Le comité exécutif que le ministre a instauré, destiné à restaurer son autorité et celle de son cabinet, est résolu à ne pas laisser l’administration gouverner seule, à l’exact opposé de ce que semblent préconiser le chef de l’État et le chef du gouvernement depuis leur prise de fonction. Jean-Yves Le Drian a bien compris qu’un ministre qui veut peser politiquement au sein du gouvernement et résister à l’Élysée doit d’abord et avant tout commander son administration de main de maître. Certains ministres abandonnent leur administration aux hauts fonctionnaires ou ne savent pas se faire obéir ; tel n’est pas le cas, semble-t-il, de M. Le Drian.

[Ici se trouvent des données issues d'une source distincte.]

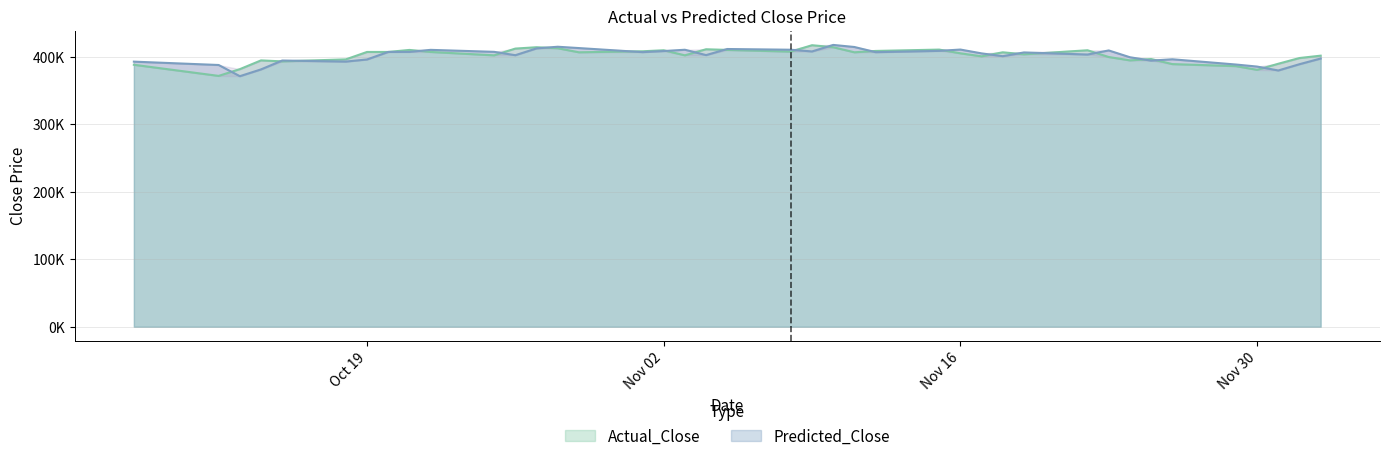

True or false: Predicted_Close and Actual_Close cross at least once.

True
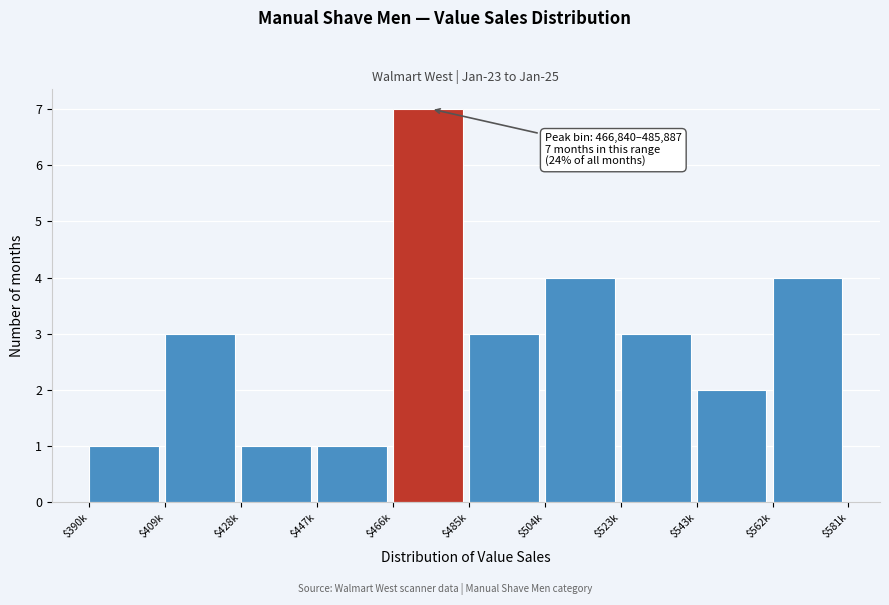

Reading right to left, what are all the values shown in this chart?

4	2	3	4	3	7	1	1	3	1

Chaque ministre devrait mesurer combien la jurisprudence Jamart de 1936 lui octroie, à l’instar de M. Le Drian, le droit de rester charbonnier chez lui. Du reste, contrairement à une idée reçue, les ministres disposent de nombreux moyens pour ne pas capituler face au couple exécutif : la grève du contreseing ; la temporisation administrative (dans la mise en œuvre des volontés présidentielles si le ministre sait tenir son administration) et, bien entendu, la menace de la démission pour les ministres disposant d’un capital politique important. Si le chef de l’État peut politiquement tout, il ne peut juridiquement rien sans ses ministres, ce que ces derniers oublient trop souvent car ils lui doivent souvent tout.
Somme toute, le fait, pour un ministre, de réunir régulièrement les principaux acteurs politiques et administratifs de son ministère autour d’une même table n’a rien de fondamentalement révolutionnaire. De manière informelle, ce type de rendez-vous se pratique depuis que le gouvernement est gouvernement. Au plan du droit administratif, l’innovation réside davantage dans la formalisation, par voie d’arrêté ministériel, d’une telle pratique intraministérielle.
Sur un plan constitutionnel, cet arrêté est très instructif s’agissant des rapports de force au sein du pouvoir exécutif. Il apporte l’illustration vivante que, de la même manière qu’il existe des tensions entre les acteurs du droit parlementaire, le droit gouvernemental est essentiellement le produit des rapports de force entre différents acteurs politiques et administratifs qui tentent toujours d’accroître le champ de leur autonomie organisationnelle pour mieux asseoir leur pouvoir politique. (Source Acteur Publics).